→ Task to carry out:
Can you restate the records below word for word?

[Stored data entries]

——

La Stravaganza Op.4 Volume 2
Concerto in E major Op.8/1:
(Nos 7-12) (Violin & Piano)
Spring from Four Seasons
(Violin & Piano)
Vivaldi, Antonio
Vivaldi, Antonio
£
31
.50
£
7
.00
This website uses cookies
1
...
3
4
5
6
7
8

——

→ Exercise result:
La Stravaganza Op.4 Volume 2
Concerto in E major Op.8/1:
(Nos 7-12) (Violin & Piano)
Spring from Four Seasons
(Violin & Piano)
Vivaldi, Antonio
Vivaldi, Antonio
£
31
.50
£
7
.00
This website uses cookies
1
...
3
4
5
6
7
8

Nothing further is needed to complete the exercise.